I restarted them and after some hours they were up and running again,
but soon one of them crashed again - and a third existing osd crashed as
well. I restarted those two and waited some hours for them to come up. A
short while later one of them crashed again.
I have then restarted restarted that last one and watched the logs
closely. It seems the same patterns repeats itself every time. It starts
up doing its normal maintenance before going "up" (takes a long while).
Then it seems to be running, but logs the following every 5 seconds:
heartbeat_map is_healthy 'OSD::op_tp thread 0x7f051b7f6700' had timed
out after 30
After some time it logs:
===================================================
heartbeat_map is_healthy 'OSD::op_tp thread 0x7f051b7f6700' had suicide
timed out after 300
2013-01-17 15:24:35.051524 7f053f149700 -1 common/HeartbeatMap.cc: In
function 'bool ceph::HeartbeatMap::_check(ceph::heartbeat_handle_d*,
const char*, time_t)' thread 7f053f149700 time 2013-01-17 15:24:33.849654
common/HeartbeatMap.cc: 78: FAILED assert(0 == "hit suicide timeout")
ceph version 0.56.1 (e4a541624df62ef353e754391cbbb707f54b16f7)
1: (ceph::HeartbeatMap::_check(ceph::heartbeat_handle_d*, char const*,
long)+0x2eb) [0x8462bb]
2: (ceph::HeartbeatMap::is_healthy()+0x8e) [0x846a9e]
3: (ceph::HeartbeatMap::check_touch_file()+0x28) [0x846cc8]

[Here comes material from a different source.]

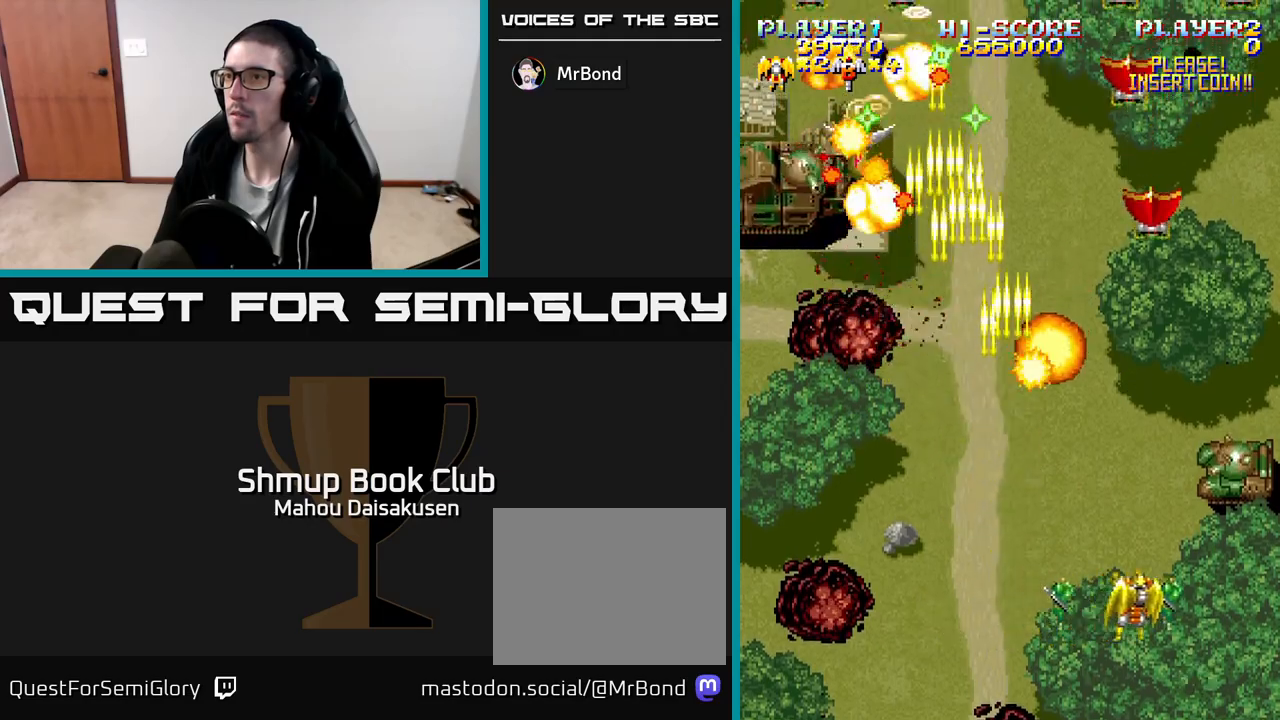
{"buttons": ["A", "DPAD_LEFT"], "events": [[217, "DPAD_DOWN", "down"], [217, "DPAD_RIGHT", "up"], [250, "DPAD_LEFT", "down"], [317, "DPAD_DOWN", "up"]]}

4: (CephContextServiceThread::entry()+0x55) [0x8e01c5]
5: /lib64/libpthread.so.0() [0x360de07d14]
6: (clone()+0x6d) [0x360d6f167d]
NOTE: a copy of the executable, or `objdump -rdS <executable>` is
needed to interpret this.
2013-01-17 15:24:35.301183 7f053f149700 -1 *** Caught signal (Aborted) **
in thread 7f053f149700
ceph version 0.56.1 (e4a541624df62ef353e754391cbbb707f54b16f7)
1: /usr/bin/ceph-osd() [0x82ea90]
2: /lib64/libpthread.so.0() [0x360de0efe0]
3: (gsignal()+0x35) [0x360d635925]
4: (abort()+0x148) [0x360d6370d8]
5: (__gnu_cxx::__verbose_terminate_handler()+0x11d) [0x3611660dad]
NOTE: a copy of the executable, or `objdump -rdS <executable>` is
needed to interpret this.
===================================================
How can I avoid this? - is it a bug, or have I done something wrong?
I'm running Ceph 0.56.1 from the official RPMs on Fedora 17.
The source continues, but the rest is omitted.